Medicare is getting ripped off by hospice providers.
A new report details ways in which the federal government's health care program for the elderly is routinely overpaying hospice providers for prescription drugs and inpatient care.
Medicare is paying for unnecessary inpatient care for roughly 30 percent of the hospice patients that it covers. In most of those cases, auditors found, the patient should have been receiving treatment at home, rather than in a hospice facility. And in another large chunk of the cases, the patient only needed a brief stay at a facility, but the hospice provider was nevertheless billing for long-term inpatient care.
The feds cough up $720 to providers for each day of inpatient hospice care, while they only pay $187 a day for home hospice care.
In the context of the $500 billion spent annually on Medicare, the $260 million of unnecessary hospice charges identified in the report is peanuts.

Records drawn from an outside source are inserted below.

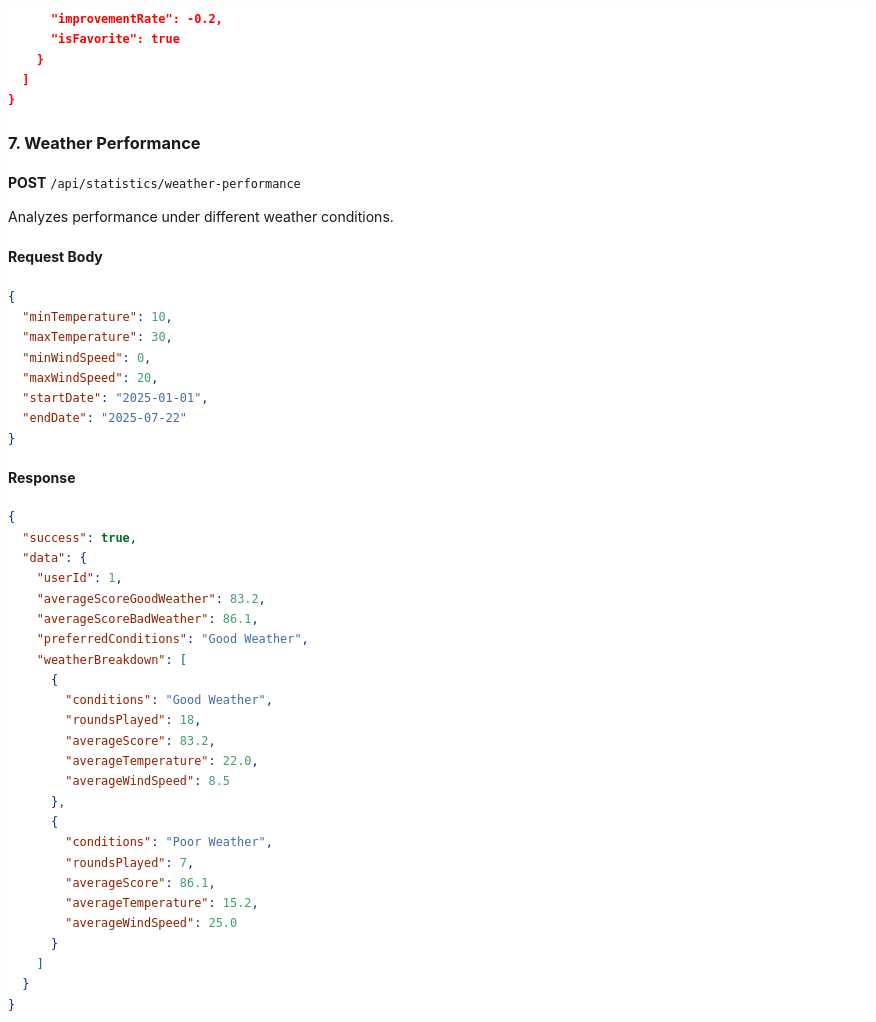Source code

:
 ```json
      "improvementRate": -0.2,
      "isFavorite": true
    }
  ]
}
```

### 7. Weather Performance

**POST** `/api/statistics/weather-performance`

Analyzes performance under different weather conditions.

#### Request Body
```json
{
  "minTemperature": 10,
  "maxTemperature": 30,
  "minWindSpeed": 0,
  "maxWindSpeed": 20,
  "startDate": "2025-01-01",
  "endDate": "2025-07-22"
}
```

#### Response
```json
{
  "success": true,
  "data": {
    "userId": 1,
    "averageScoreGoodWeather": 83.2,
    "averageScoreBadWeather": 86.1,
    "preferredConditions": "Good Weather",
    "weatherBreakdown": [
      {
        "conditions": "Good Weather",
        "roundsPlayed": 18,
        "averageScore": 83.2,
        "averageTemperature": 22.0,
        "averageWindSpeed": 8.5
      },
      {
        "conditions": "Poor Weather",
        "roundsPlayed": 7,
        "averageScore": 86.1,
        "averageTemperature": 15.2,
        "averageWindSpeed": 25.0
      }
    ]
  }
}
```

Rather, it is one of the many examples of medical providers delivering care that many experts say comes at a major expense, both to taxpayers and to the quality of life of patients.
Hospice providers have already been under scrutiny for routinely enrolling patients who, according to Medicare guidelines, should not qualify for end-of-life care. Medicare rules state that hospice care is intended only for those expected to die within six months, but in recent years a large percentage of hospice patients have received such care for much longer terms.
Medicare spends $9 billion annually on hospice patients who don't meet the program's qualifications, according to one recent study.
Another study found that Medicare providers often conduct costly cancer screenings on elderly patients, contrary to recommendations by medical authorities. A large percentage of patients over the age of 75 are being screened for breast cancer or prostate cancer, a phenomenon that experts increasingly say is counterproductive, since such diseases often progress slowly and false diagnoses often spur aggressive treatments that do little to extend the patient's life, but can make his or her remaining time extremely painful.